Chehalis Food Bank Volunteer

Bill Reed volunteers at the Greater Chehalis Food Bank most weekdays and has done so for the past 10 years. Local food banks are one of many agencies that benefit from the Retired and Senior Volunteer Program of Thurston, Lewis and Mason counties, run by the United Way of Thurston County.

Senior citizens in Lewis County and beyond have for decades found second careers for themselves through the Retired and Senior Volunteer Program of Lewis, Mason and Thurston Counties. United Way of Thurston County runs the program, which helps coordinate volunteer opportunities for about 800 senior citizens between the three counties.

About half of those volunteers ages 55 and older serve as elementary school reading buddies, according to Bruce Grant, manager of the tri-county program. Participating schools in Lewis County are located in the Twin Cities, Napavine and Winlock. Other Lewis County agencies benefitting from senior volunteerism include the Lewis County Food Bank Coalition, the Greater Chehalis Food Bank and Reliable Enterprises.

Grant cited studies showing the more active senior citizens remain after retirement, the lower the likelihood they’ll require extensive medical care or housing in long-term facilities such as assisted living or nursing homes. A less measurable but just as important benefit, he added, is that volunteering allows older folks to stay involved in communities in which they’ve lived for many years.

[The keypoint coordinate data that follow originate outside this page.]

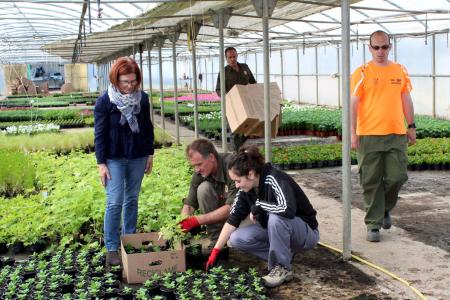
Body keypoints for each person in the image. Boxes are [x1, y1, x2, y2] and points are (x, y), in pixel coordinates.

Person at [205, 145, 319, 288]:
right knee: (236, 239)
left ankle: (282, 268)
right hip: (279, 229)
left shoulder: (274, 178)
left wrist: (259, 205)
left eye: (238, 180)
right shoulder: (246, 190)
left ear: (251, 174)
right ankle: (283, 256)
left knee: (276, 218)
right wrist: (216, 250)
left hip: (305, 232)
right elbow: (232, 219)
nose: (236, 185)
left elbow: (287, 210)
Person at [351, 30, 416, 242]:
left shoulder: (400, 70)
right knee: (370, 180)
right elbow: (353, 104)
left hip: (396, 133)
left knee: (398, 176)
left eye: (384, 47)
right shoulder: (361, 72)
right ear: (369, 48)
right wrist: (353, 132)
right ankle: (373, 224)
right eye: (376, 47)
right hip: (369, 135)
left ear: (390, 46)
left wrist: (412, 125)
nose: (380, 51)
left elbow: (406, 98)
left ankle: (385, 207)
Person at [94, 57, 155, 266]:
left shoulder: (143, 99)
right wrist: (101, 163)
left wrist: (150, 154)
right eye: (125, 82)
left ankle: (129, 240)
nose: (130, 86)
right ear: (115, 80)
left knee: (132, 199)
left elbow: (147, 128)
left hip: (138, 155)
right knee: (114, 201)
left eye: (133, 81)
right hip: (114, 158)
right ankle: (112, 247)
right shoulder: (105, 102)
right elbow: (99, 134)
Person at [179, 139, 238, 248]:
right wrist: (181, 223)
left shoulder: (232, 167)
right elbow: (189, 204)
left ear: (211, 157)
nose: (197, 170)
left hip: (245, 215)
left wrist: (197, 220)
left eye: (199, 164)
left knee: (237, 239)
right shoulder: (199, 172)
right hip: (223, 212)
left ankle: (229, 238)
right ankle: (217, 242)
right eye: (194, 166)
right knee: (203, 189)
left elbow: (233, 208)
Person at [215, 47, 257, 151]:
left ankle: (242, 152)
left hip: (246, 104)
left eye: (234, 56)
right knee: (235, 131)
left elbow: (253, 82)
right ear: (226, 58)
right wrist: (228, 97)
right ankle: (236, 153)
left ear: (237, 55)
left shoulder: (245, 67)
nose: (233, 59)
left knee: (247, 129)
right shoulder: (224, 72)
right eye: (230, 57)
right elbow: (219, 89)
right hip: (233, 106)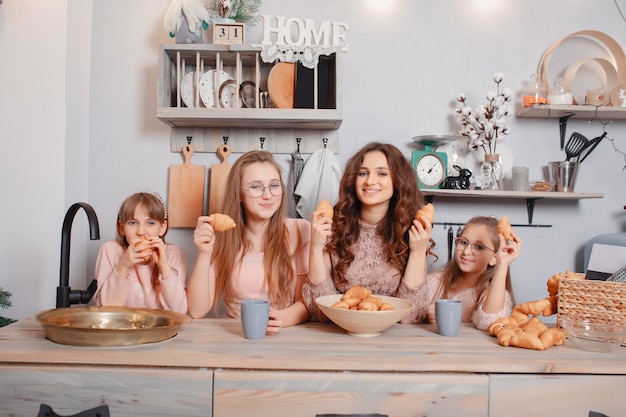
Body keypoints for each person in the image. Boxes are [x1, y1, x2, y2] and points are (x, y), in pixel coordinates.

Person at [302, 142, 435, 322]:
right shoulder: (333, 226)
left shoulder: (411, 231)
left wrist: (419, 252)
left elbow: (409, 316)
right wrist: (316, 248)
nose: (369, 181)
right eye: (363, 173)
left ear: (398, 181)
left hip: (392, 341)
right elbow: (319, 312)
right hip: (337, 337)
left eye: (382, 173)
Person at [187, 150, 310, 335]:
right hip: (233, 336)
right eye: (256, 187)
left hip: (282, 337)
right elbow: (197, 310)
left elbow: (306, 303)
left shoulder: (300, 231)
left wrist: (282, 318)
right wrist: (204, 253)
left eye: (274, 185)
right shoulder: (222, 236)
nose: (268, 195)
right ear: (238, 194)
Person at [405, 216, 522, 330]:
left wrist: (502, 265)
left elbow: (491, 323)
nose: (466, 252)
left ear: (494, 258)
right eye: (464, 242)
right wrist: (426, 316)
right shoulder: (435, 282)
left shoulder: (492, 294)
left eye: (479, 247)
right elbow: (407, 315)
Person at [93, 191, 188, 314]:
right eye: (132, 223)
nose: (141, 231)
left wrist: (165, 267)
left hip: (160, 330)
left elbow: (179, 311)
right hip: (120, 328)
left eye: (150, 223)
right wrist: (123, 265)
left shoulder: (174, 254)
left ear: (162, 228)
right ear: (122, 227)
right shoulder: (110, 250)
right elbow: (104, 308)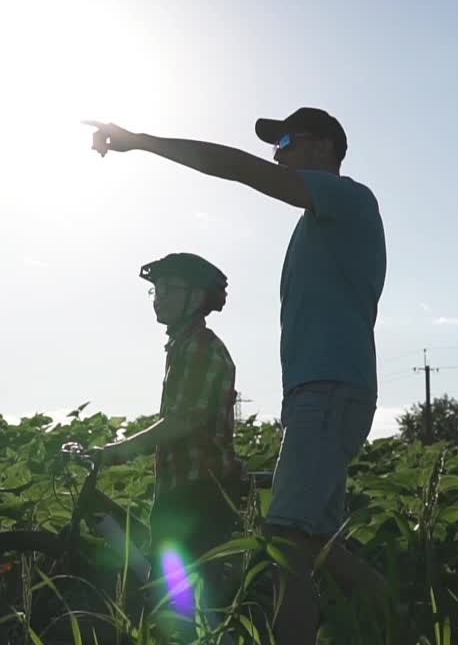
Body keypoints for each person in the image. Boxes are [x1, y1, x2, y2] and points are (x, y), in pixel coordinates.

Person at [86, 107, 392, 642]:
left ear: (325, 147)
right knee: (319, 544)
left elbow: (236, 167)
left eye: (289, 141)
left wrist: (144, 141)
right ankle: (408, 621)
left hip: (327, 393)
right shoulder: (319, 226)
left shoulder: (347, 198)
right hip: (317, 395)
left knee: (286, 545)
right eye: (277, 146)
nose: (278, 153)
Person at [93, 252, 244, 640]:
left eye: (169, 289)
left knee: (180, 604)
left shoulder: (200, 347)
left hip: (201, 491)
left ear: (196, 297)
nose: (158, 297)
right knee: (176, 598)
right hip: (183, 488)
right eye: (155, 290)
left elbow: (184, 420)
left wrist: (119, 449)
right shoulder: (181, 346)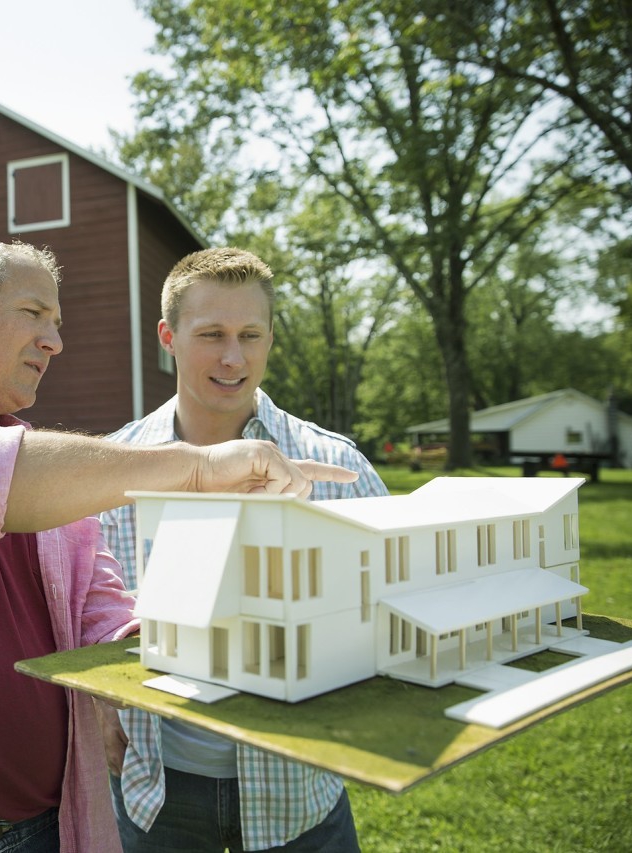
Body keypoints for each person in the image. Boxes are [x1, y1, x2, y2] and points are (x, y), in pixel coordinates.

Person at [0, 241, 358, 852]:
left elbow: (102, 609)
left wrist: (176, 644)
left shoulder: (54, 474)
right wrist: (197, 468)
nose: (54, 342)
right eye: (34, 315)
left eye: (57, 324)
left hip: (45, 831)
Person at [100, 247, 389, 852]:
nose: (234, 357)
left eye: (250, 335)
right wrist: (94, 700)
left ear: (270, 339)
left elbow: (395, 606)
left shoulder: (339, 469)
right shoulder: (110, 473)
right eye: (212, 334)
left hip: (301, 793)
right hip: (157, 795)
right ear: (168, 337)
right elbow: (76, 613)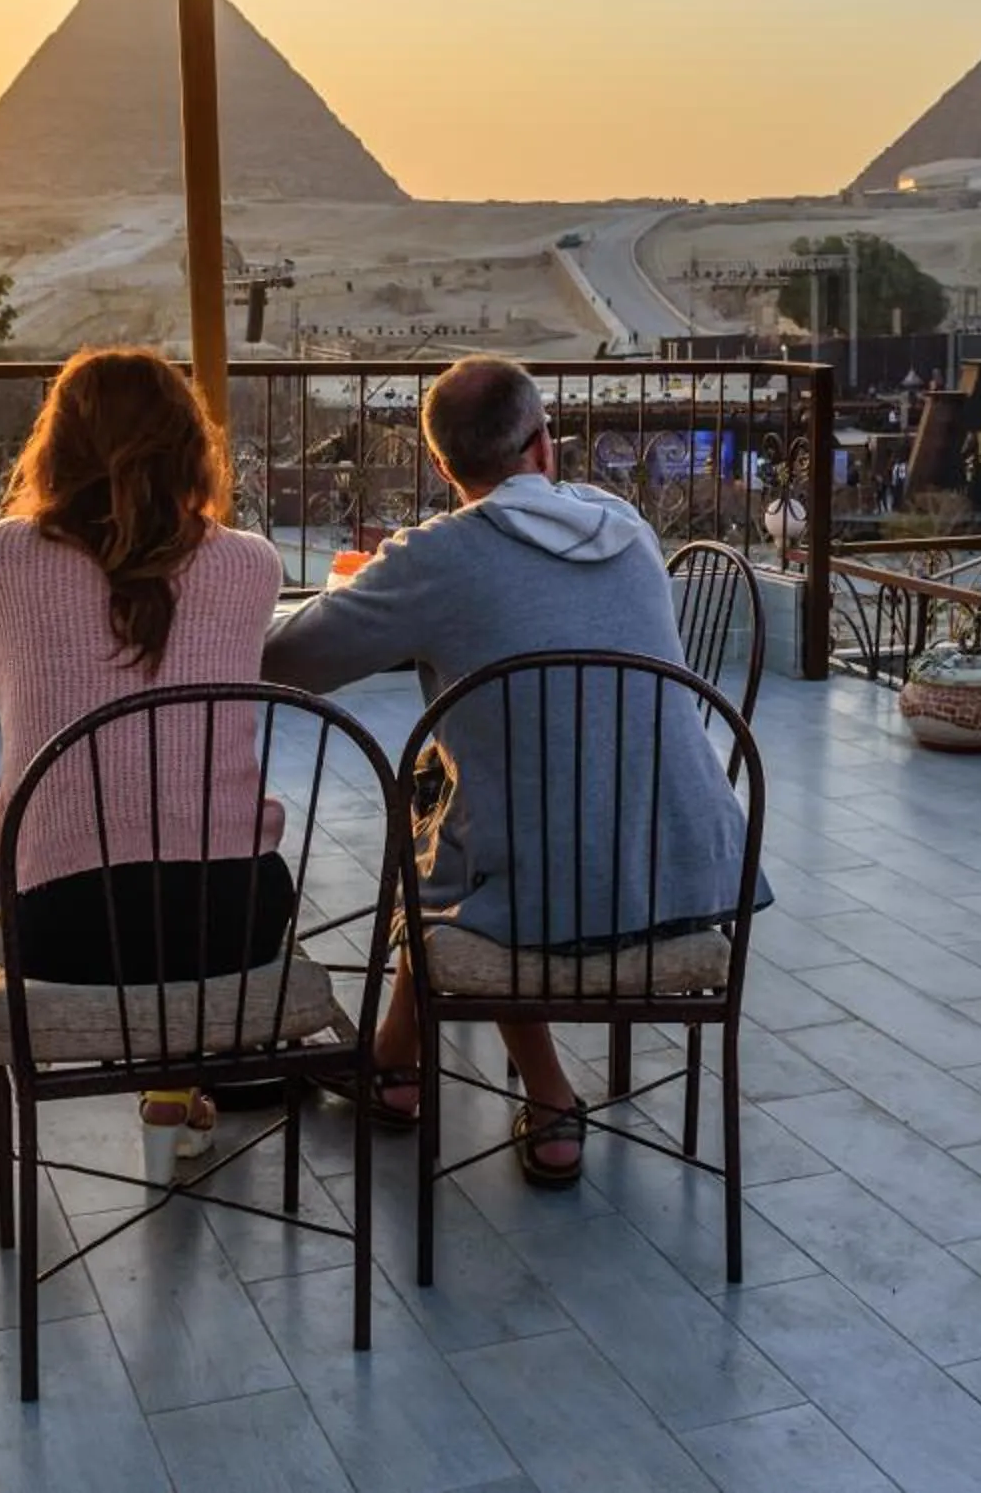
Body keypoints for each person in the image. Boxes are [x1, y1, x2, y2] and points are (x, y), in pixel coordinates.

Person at [263, 355, 754, 1188]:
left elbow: (289, 662)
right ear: (544, 446)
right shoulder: (626, 527)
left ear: (443, 466)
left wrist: (376, 596)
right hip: (687, 869)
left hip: (547, 896)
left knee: (457, 834)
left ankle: (548, 1098)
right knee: (489, 809)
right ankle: (393, 1063)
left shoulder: (437, 559)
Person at [0, 349, 285, 1169]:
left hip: (67, 931)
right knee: (177, 883)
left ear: (56, 446)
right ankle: (176, 1085)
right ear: (192, 445)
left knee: (130, 888)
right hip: (234, 924)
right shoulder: (252, 564)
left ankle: (172, 1090)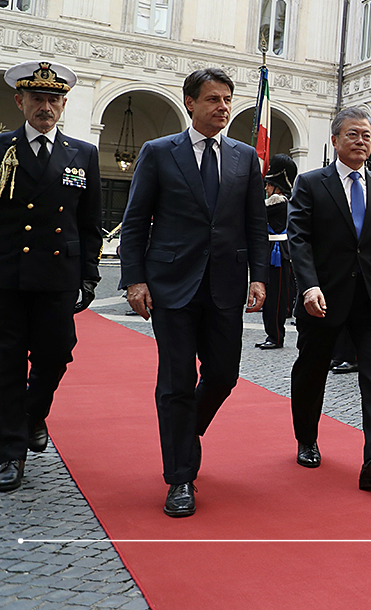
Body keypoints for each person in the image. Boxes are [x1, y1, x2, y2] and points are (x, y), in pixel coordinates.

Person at [120, 67, 269, 517]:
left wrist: (259, 277)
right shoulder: (159, 153)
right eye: (213, 99)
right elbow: (135, 221)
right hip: (172, 287)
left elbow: (256, 225)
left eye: (227, 99)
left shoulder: (245, 158)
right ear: (190, 102)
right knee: (177, 381)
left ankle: (187, 431)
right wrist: (134, 280)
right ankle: (180, 477)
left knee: (223, 374)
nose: (223, 107)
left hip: (225, 286)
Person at [288, 106, 371, 490]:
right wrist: (308, 285)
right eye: (352, 135)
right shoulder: (310, 183)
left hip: (370, 299)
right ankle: (307, 438)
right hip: (322, 296)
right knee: (312, 370)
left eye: (366, 136)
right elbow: (299, 239)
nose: (360, 142)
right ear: (335, 140)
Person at [0, 61, 102, 493]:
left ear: (63, 104)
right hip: (7, 274)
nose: (45, 106)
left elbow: (90, 219)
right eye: (37, 98)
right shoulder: (2, 148)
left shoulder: (83, 152)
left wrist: (90, 275)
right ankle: (10, 450)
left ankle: (33, 414)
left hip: (58, 274)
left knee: (56, 354)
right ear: (20, 101)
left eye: (53, 99)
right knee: (5, 365)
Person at [257, 154, 297, 351]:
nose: (266, 188)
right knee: (271, 296)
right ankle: (271, 333)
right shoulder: (279, 201)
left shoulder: (278, 201)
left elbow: (257, 212)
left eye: (269, 184)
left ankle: (276, 335)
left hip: (278, 252)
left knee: (276, 297)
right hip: (272, 251)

“It gets people out of the house, and it’s of course a benefit for those they’re able to assist,” Grant said. “We track those elementary reading scores every year, and last year we had 94 percent of the kids show an improved reading ability.”

The RSVP program is one of three that fall under the umbrella of the Senior Corps, which operates under the authority of the Corporation for National and Community Service. President Bill Clinton founded the CNCS in 1993 to serve as the federal agency responsible for running AmeriCorps, Senior Corps and a half-dozen other volunteer outreach initiatives.

Members of the Community Service Society of New York started what would become RSVP in 1965; their rapid growth led to an amendment to the federal Older Americans Act in 1969. More than 15 counties in Washington contain at least one RSVP outpost.

Mazie Schlickeiser has volunteered at the Lewis County Food Bank Coalition and other local food banks for more than 15 years. She first got involved with RSVP in 1997 by helping senior citizens do their taxes each spring.

Now called Tax Aid, that particular function has grown enough to spin off the main RSVP initiative, though Schlickeiser stays involved with it through the food banks. She helps register new volunteers there, keeps their hours and sends them to Grant.

“If someone with us has trouble with an injury or needs some help with insurance, I’ve gone and connected them with RSVP for help,” Schlickeiser said. “I’ve done that with two different people at the food bank who have had problems with medical costs.”

Senior citizens who volunteer through RSVP are eligible to receive supplemental liability, medical and dental insurance. They also get to partake in an annual celebration thrown in their honor, though few receive awards. Grant explained that at their age, most of his volunteers don’t need or have any desire for another plaque or certificate.

Persons under 55 years of age are welcome to volunteer, Grant said. They wouldn’t be eligible for all of the supplemental benefits, nor would their hours count for credit towards grant funding available through the CNCS.